Le Burkina Faso comptabilise plus d’une soixantaine de langues nationales. «Cela met les choses en perspective, enchaîne Isabelle Racine. La normalité du monolinguisme n’a pas beaucoup de sens dans un contexte tel que celui-ci, où les emprunts et les mélanges sont la norme. Dans le MOOC, nous interrogeons aussi la notion de variation à l’intérieur d’une même langue et la tendance, présente à l’école et dans la société, à dévaloriser certaines variations, au nom d’une langue standardisée, modélisée sur l’écrit mais qui correspond rarement aux pratiques langagières. Quel est le français correct? Celui parlé en France? Lorsque le Dictionnaire suisse romand, élaboré au Centre de dialectologie de Neuchâtel, a été réédité en 2004, il s’est trouvé épuisé en quelques jours seulement... Par ailleurs, les jeunes font souvent l’objet de critiques en raison de leur façon de s’exprimer, parce qu’ils tiennent à se démarquer de la langue standard.»
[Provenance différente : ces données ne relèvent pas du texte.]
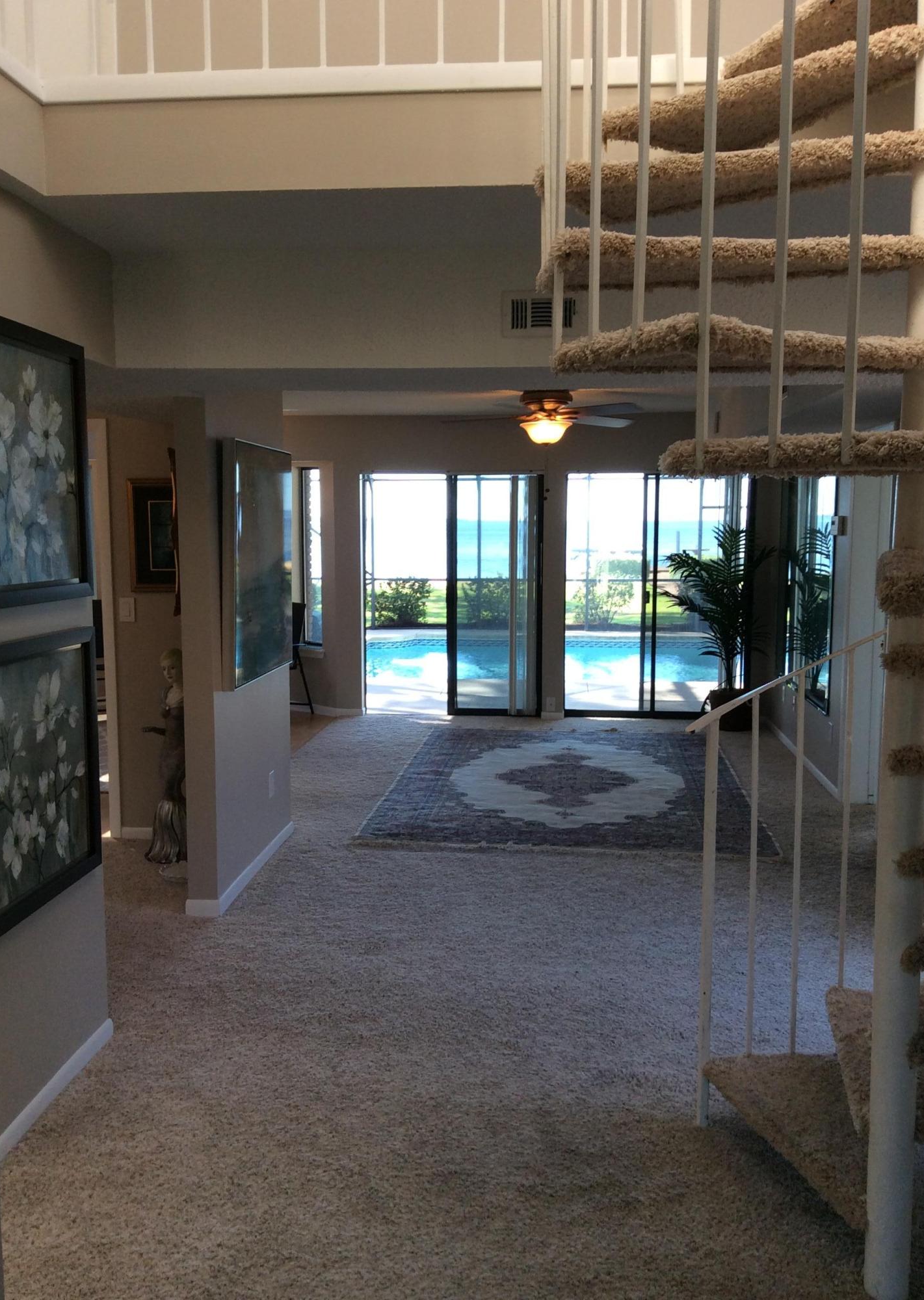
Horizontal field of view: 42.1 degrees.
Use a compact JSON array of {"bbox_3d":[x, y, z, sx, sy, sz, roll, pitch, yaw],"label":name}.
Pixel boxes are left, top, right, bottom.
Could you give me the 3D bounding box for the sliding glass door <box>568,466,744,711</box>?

Les variations linguistiques correspondent à des marqueurs identitaires très puissants, dont des apprenant-es du français savent d’ailleurs se jouer. Une étude a ainsi montré que certains traits locaux, comme le «éye» dans «annéye» – qui est genevois, vaudois et valaisan, mais pas du tout neuchâtelois ou jurassien, précise Isabelle Racine –, sont utilisés par des immigré-es albanophones ou lusophones pour «avoir l’air suisse». Il arrive également qu’un-e même locuteur/trice adapte son parler en fonction du contexte social. On ne parle pas forcément de la même manière au travail et à la maison. Dès lors, doit-on apprendre aux non-francophones à dire soixante-dix ou septante lorsqu’on enseigne à l’Université de Genève? Quel français faut-il enseigner aux Asiatiques qui travaillent dans le commerce avec l’Afrique et cherchent à converser en français avec des locuteurs/trices locaux/ales?

Raison de plus d’être attentif/ve aux variations: il existe un lien entre la variation au sein d’une même langue et le plurilinguisme. Plus les locuteurs/trices seront conscient-es que leur propre langue varie, plus ils/elles accepteront les variations entre différentes langues.

La diversité linguistique est-elle menacée? Non, parce que les langues se nourrissent continuellement au contact les unes des autres. «Parce qu’elles occupent une place centrale dans l’organisation des communautés humaines, les langues s’exposent à toutes sortes de pressions sociales et de pouvoirs qui les modifient, relève Laurent Gajo. Ces évolutions sont généralement à peine perceptibles, et seule une comparaison d’une génération à l’autre permet de les mettre en évidence. Mais elles subissent parfois des interventions plus brutales destinées à établir de nouveaux standards, qui finiront à leur tour par tomber en désuétude. Une langue sans variation est une langue morte.»